Lugar de encuentro
El
sol cae como una pelota y la media raja de sandía hace su tímida aparición
entre las espesas nubes. La clase, iluminada durante el día por las sonrisas
infantiles se llena de sombras; el olor a chicle de fresa es sustituido por un
enrarecido ambiente a ventana cerrada, polvo de tiza y niño cansado.
El
abecedario que con tanto primor escribió la maestra a principio de curso,
permanece en la pizarra.
El
reloj del campanario da las doce; en ese momento, el abecedario se agita en
inútiles movimientos hasta que las letras que lo componen caen al suelo como
copos de nieve. Tras unos momentos de perplejidad se oye la voz chillona y
firme de la panzuda b que se ha atribuido el mando, por aquello de que es la
primera consonante.
--¡Firmes!
Las vocales a un lado y las consonantes a otro. Dos filas y a marchando a buen
ritmo --ordena.
Las
vocales, dispuestas siempre, acatan la orden con celeridad; las consonantes no
tanto. Discuten entre ellas y remolonean, no les gusta que les manden y menos
una igual.
Al
final, consienten y desfilan, ante la sorprendida o y la risueña u, que les
mira con descaro.
La l
y la ll, espigadas y orgullosas, la n, andando rápido para pillar a la m, la q que
renquea de una pierna se apoya en la p que cojea de la contraría, formando un
buen tándem; la s se contonea como una chica con tacones altos.
Una
tras otra enfilan hacia el tercer pupitre de la derecha, ahí es el lugar de
encuentro, el cuaderno de Mateo.
Cuando
llegan, cada una de ellas realiza su cometido. Primero se mezclan, luego se agrupa en palabras y a la orden de ¡ya! comienzan a dejar su impronta ayudadas por su fiel y
mordisqueado amigo, el lápiz.
Antes
de que sol aparezca, el trabajo está realizado y las letras regresan a su lugar descanso.
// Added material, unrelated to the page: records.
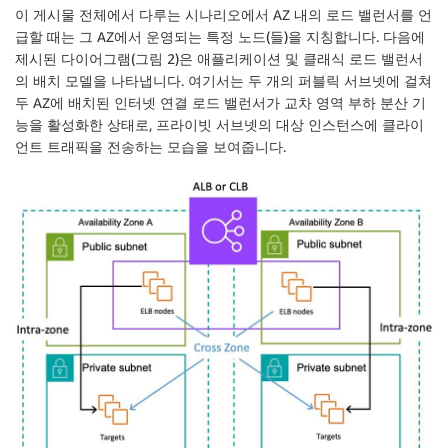
이 게시물 전체에서 다루는 시나리오에서 AZ 내의 로드 밸런서를 언
급할 때는 그 AZ에서 운영되는 특정 노드(들)을 지칭합니다. 다음에
제시된 다이어그램(그림 2)은 애플리케이션 및 클래식 로드 밸런서
의 배치 모델을 나타냅니다. 여기서는 두 개의 퍼블릭 서브넷에 걸쳐
두 AZ에 배치된 인터넷 연결 로드 밸런서가 교차 영역 부하 분산 기
능을 활성화한 상태로, 프라이빗 서브넷의 대상 인스턴스에 클라이
언트 트래픽을 전송하는 모습을 보여줍니다.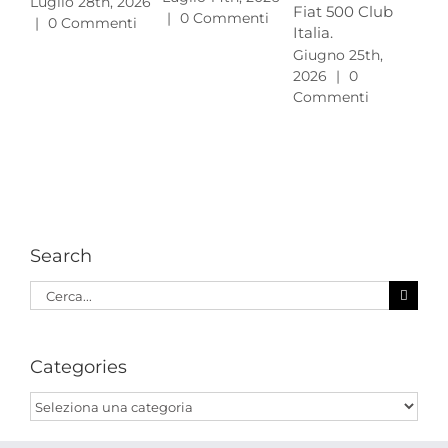
Luglio 28th, 2026
Fiat 500 Club
|
0 Commenti
20
|
0 Commenti
Italia.
Co
Giugno 25th,
2026
|
0
Commenti
Search
Cerca
per:
Categories
Categories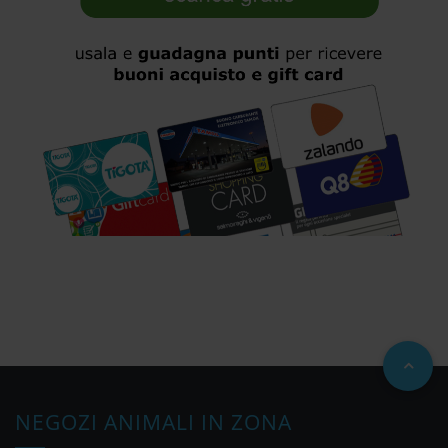
NEGOZI ANIMALI IN ZONA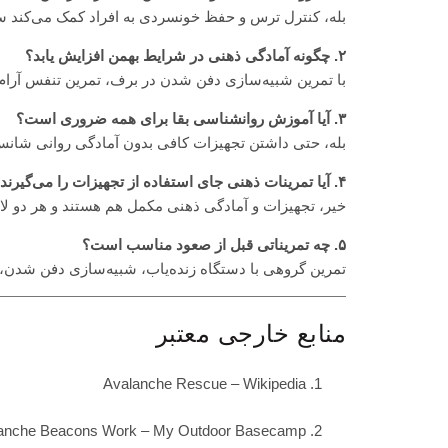
بله، کنترل ترس و حفظ خونسردی به افراد کمک می‌کند سر
۲. چگونه آمادگی ذهنی در شرایط بهمن افزایش یابد؟
با تمرین شبیه‌سازی دفن شدن در برف، تمرین تنفس آرام
۳. آیا آموزش روانشناسی بقا برای همه ضروری است؟
بله، حتی داشتن تجهیزات کافی بدون آمادگی روانی شانس
۴. آیا تمرینات ذهنی جای استفاده از تجهیزات را می‌گیرند؟
خیر، تجهیزات و آمادگی ذهنی مکمل هم هستند و هر دو لازم
۵. چه تمریناتی قبل از صعود مناسب است؟
تمرین گروهی با دستگاه زنده‌یاب، شبیه‌سازی دفن شدن، 
منابع خارجی معتبر
Avalanche Rescue – Wikipedia
anche Beacons Work – My Outdoor Basecamp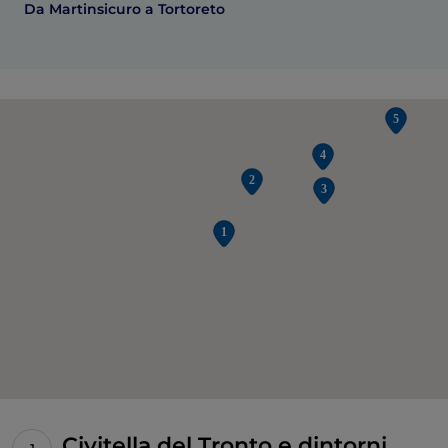
Da Martinsicuro a Tortoreto
Civitella del Tronto e dintorni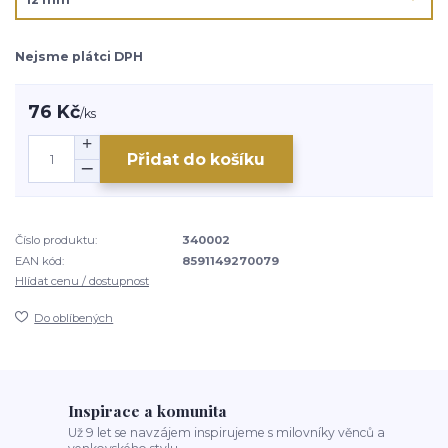
Nejsme plátci DPH
76 Kč
/
ks
Přidat do košíku
Číslo produktu:
340002
EAN kód:
8591149270079
Hlídat cenu / dostupnost
Do oblíbených
Inspirace a komunita
Už 9 let se navzájem inspirujeme s milovníky věnců a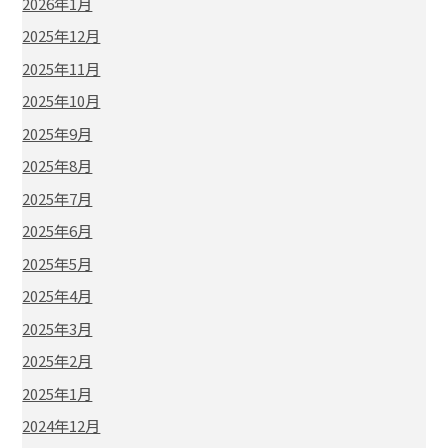
2026年1月
2025年12月
2025年11月
2025年10月
2025年9月
2025年8月
2025年7月
2025年6月
2025年5月
2025年4月
2025年3月
2025年2月
2025年1月
2024年12月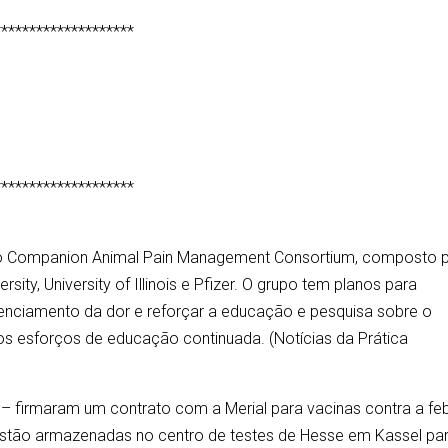
********************
********************
r o Companion Animal Pain Management Consortium, composto 
sity, University of Illinois e Pfizer. O grupo tem planos para
enciamento da dor e reforçar a educação e pesquisa sobre o
s esforços de educação continuada. (Notícias da Prática
– firmaram um contrato com a Merial para vacinas contra a fe
estão armazenadas no centro de testes de Hesse em Kassel pa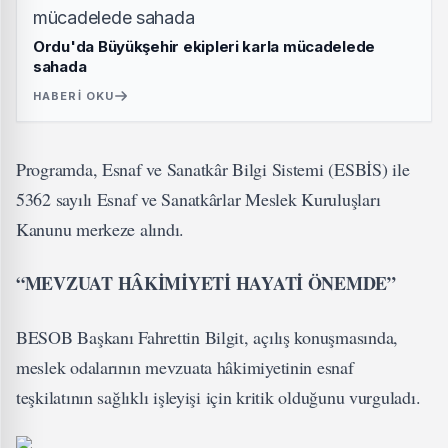
Ordu'da Büyükşehir ekipleri karla mücadelede
sahada
HABERI OKU
Programda, Esnaf ve Sanatkâr Bilgi Sistemi (ESBİS) ile
5362 sayılı Esnaf ve Sanatkârlar Meslek Kuruluşları
Kanunu merkeze alındı.
“MEVZUAT HÂKİMİYETİ HAYATİ ÖNEMDE”
BESOB Başkanı Fahrettin Bilgit, açılış konuşmasında,
meslek odalarının mevzuata hâkimiyetinin esnaf
teşkilatının sağlıklı işleyişi için kritik olduğunu vurguladı.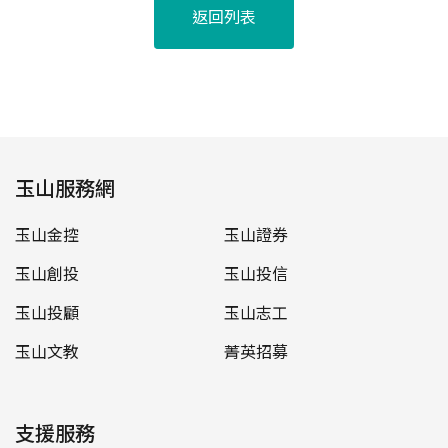
返回列表
玉山服務網
玉山金控
玉山證券
玉山創投
玉山投信
玉山投顧
玉山志工
玉山文教
菁英招募
支援服務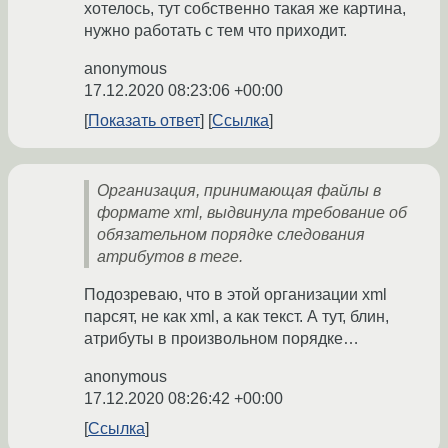
хотелось, тут собственно такая же картина,
нужно работать с тем что приходит.
anonymous
17.12.2020 08:23:06 +00:00
Показать ответ
Ссылка
Организация, принимающая файлы в
формате xml, выдвинула требование об
обязательном порядке следования
атрибутов в теге.
Подозреваю, что в этой организации xml
парсят, не как xml, а как текст. А тут, блин,
атрибуты в произвольном порядке…
anonymous
17.12.2020 08:26:42 +00:00
Ссылка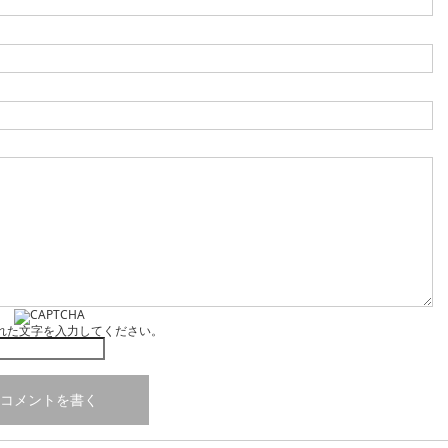
れた文字を入力してください。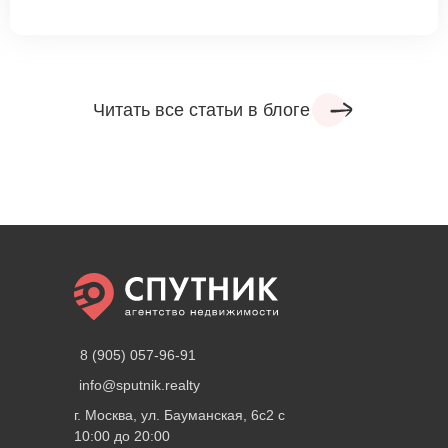
Читать все статьи в блоге
8 (905) 057-96-91
info@sputnik.realty
г. Москва, ул. Бауманская, 6с2 с
10:00 до 20:00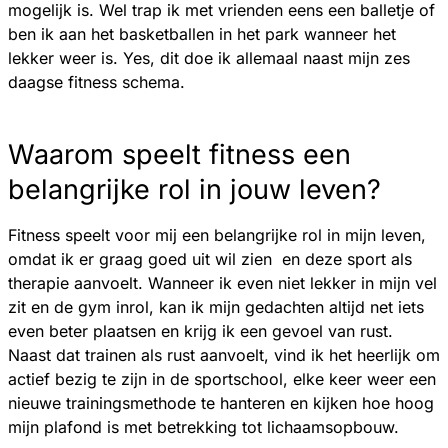
mogelijk is. Wel trap ik met vrienden eens een balletje of
ben ik aan het basketballen in het park wanneer het
lekker weer is. Yes, dit doe ik allemaal naast mijn zes
daagse fitness schema.
Waarom speelt fitness een
belangrijke rol in jouw leven?
Fitness speelt voor mij een belangrijke rol in mijn leven,
omdat ik er graag goed uit wil zien en deze sport als
therapie aanvoelt. Wanneer ik even niet lekker in mijn vel
zit en de gym inrol, kan ik mijn gedachten altijd net iets
even beter plaatsen en krijg ik een gevoel van rust.
Naast dat trainen als rust aanvoelt, vind ik het heerlijk om
actief bezig te zijn in de sportschool, elke keer weer een
nieuwe trainingsmethode te hanteren en kijken hoe hoog
mijn plafond is met betrekking tot lichaamsopbouw.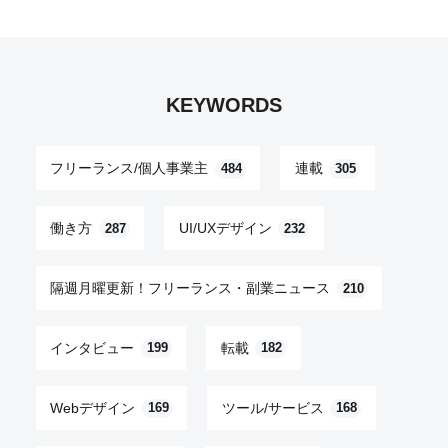
KEYWORDS
フリーランス/個人事業主
連載
484
305
働き方
UI/UXデザイン
287
232
隔週月曜更新！フリーランス・副業ニュース
210
インタビュー
転載
199
182
Webデザイン
ツール/サービス
169
168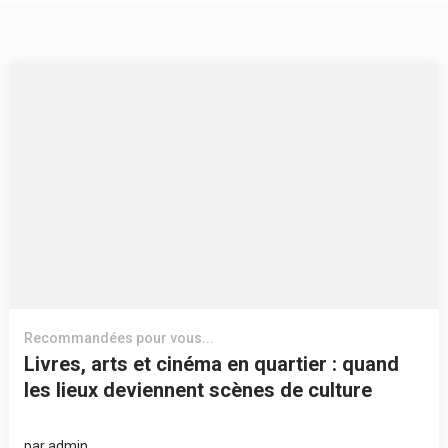
Recommandées pour vous...
Livres, arts et cinéma en quartier : quand
les lieux deviennent scènes de culture
par
admin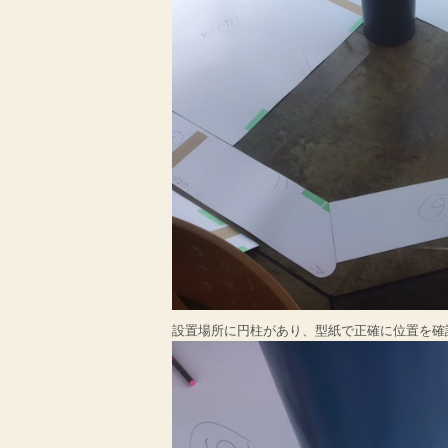
設置場所に円柱があり、型紙で正確に位置を確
Esto lo hacen siempre que la maestra manda alguna tarea para hacer en casa.
Mateo, no puede llevarse el cuaderno. Cuando su padre llega de la
taberna harto de vino, la toma con él; en más de una ocasión cuando le ha visto estudiando le
ha roto los libros y el cuaderno. Desde entonces prefiere dejarlo en la clase.
A las
nueve de la mañana la algarabía vuelve a colmar el aula. Mateo corre nervioso hasta su
pupitre, lo abre y mira el cuaderno. Allí está, la tarea hecha. Sonríe y da
gracias a Dios, no sabe cómo ocurre. Quizás sea cosa de duendes o de ángeles.
Las palabras de la profesara le sacan de su ensimismamiento
--Venga
niños, sacad los cuadernos con las tareas que os mandé ayer.
Mateo
obedece.
--Muy
bien, tienes una letra preciosa --le
dice la maestra.
El
niño feliz y orgulloso mira hacia la pizarra, ve como la ñ le guiña con su
sombrerito una vez, dos veces, tres… Sacude la cabeza, cierra los ojos y los
vuelve a abrir y observa. Nada sucede. Imaginaciones suyas.